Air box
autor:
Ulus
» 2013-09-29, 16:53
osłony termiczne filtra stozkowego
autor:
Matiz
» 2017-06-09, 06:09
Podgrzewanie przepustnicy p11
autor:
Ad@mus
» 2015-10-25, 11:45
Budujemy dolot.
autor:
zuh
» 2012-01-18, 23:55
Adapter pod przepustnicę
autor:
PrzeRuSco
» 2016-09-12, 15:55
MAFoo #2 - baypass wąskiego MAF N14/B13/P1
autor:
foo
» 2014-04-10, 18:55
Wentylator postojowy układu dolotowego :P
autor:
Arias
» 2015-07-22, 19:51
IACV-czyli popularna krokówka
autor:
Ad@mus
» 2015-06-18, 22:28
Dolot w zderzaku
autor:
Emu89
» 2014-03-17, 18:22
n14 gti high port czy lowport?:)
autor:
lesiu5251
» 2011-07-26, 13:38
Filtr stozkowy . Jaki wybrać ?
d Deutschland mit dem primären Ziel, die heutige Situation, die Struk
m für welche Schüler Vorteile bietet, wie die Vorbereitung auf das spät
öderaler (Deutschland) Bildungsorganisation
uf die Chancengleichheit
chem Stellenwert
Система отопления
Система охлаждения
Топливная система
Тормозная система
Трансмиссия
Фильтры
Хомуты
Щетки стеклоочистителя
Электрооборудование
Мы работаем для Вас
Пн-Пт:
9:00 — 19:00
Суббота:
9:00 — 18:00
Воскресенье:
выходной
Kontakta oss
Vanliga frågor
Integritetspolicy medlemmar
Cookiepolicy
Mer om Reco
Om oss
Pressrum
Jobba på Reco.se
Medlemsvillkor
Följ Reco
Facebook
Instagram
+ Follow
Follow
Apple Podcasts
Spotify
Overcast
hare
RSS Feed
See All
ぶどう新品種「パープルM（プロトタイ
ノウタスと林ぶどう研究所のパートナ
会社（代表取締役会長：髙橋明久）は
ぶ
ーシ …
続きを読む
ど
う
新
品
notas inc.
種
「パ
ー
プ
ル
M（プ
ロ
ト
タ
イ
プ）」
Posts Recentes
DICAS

◆ ◆ ◆ ◆ ◆

About this exercise:
Take the records above and write each one out again exactly.

Answer space:
Air box
autor:
Ulus
» 2013-09-29, 16:53
osłony termiczne filtra stozkowego
autor:
Matiz
» 2017-06-09, 06:09
Podgrzewanie przepustnicy p11
autor:
Ad@mus
» 2015-10-25, 11:45
Budujemy dolot.
autor:
zuh
» 2012-01-18, 23:55
Adapter pod przepustnicę
autor:
PrzeRuSco
» 2016-09-12, 15:55
MAFoo #2 - baypass wąskiego MAF N14/B13/P1
autor:
foo
» 2014-04-10, 18:55
Wentylator postojowy układu dolotowego :P
autor:
Arias
» 2015-07-22, 19:51
IACV-czyli popularna krokówka
autor:
Ad@mus
» 2015-06-18, 22:28
Dolot w zderzaku
autor:
Emu89
» 2014-03-17, 18:22
n14 gti high port czy lowport?:)
autor:
lesiu5251
» 2011-07-26, 13:38
Filtr stozkowy . Jaki wybrać ?
d Deutschland mit dem primären Ziel, die heutige Situation, die Struk
m für welche Schüler Vorteile bietet, wie die Vorbereitung auf das spät
öderaler (Deutschland) Bildungsorganisation
uf die Chancengleichheit
chem Stellenwert
Система отопления
Система охлаждения
Топливная система
Тормозная система
Трансмиссия
Фильтры
Хомуты
Щетки стеклоочистителя
Электрооборудование
Мы работаем для Вас
Пн-Пт:
9:00 — 19:00
Суббота:
9:00 — 18:00
Воскресенье:
выходной
Kontakta oss
Vanliga frågor
Integritetspolicy medlemmar
Cookiepolicy
Mer om Reco
Om oss
Pressrum
Jobba på Reco.se
Medlemsvillkor
Följ Reco
Facebook
Instagram
+ Follow
Follow
Apple Podcasts
Spotify
Overcast
hare
RSS Feed
See All
ぶどう新品種「パープルM（プロトタイ
ノウタスと林ぶどう研究所のパートナ
会社（代表取締役会長：髙橋明久）は
ぶ
ーシ …
続きを読む
ど
う
新
品
notas inc.
種
「パ
ー
プ
ル
M（プ
ロ
ト
タ
イ
プ）」
Posts Recentes
DICAS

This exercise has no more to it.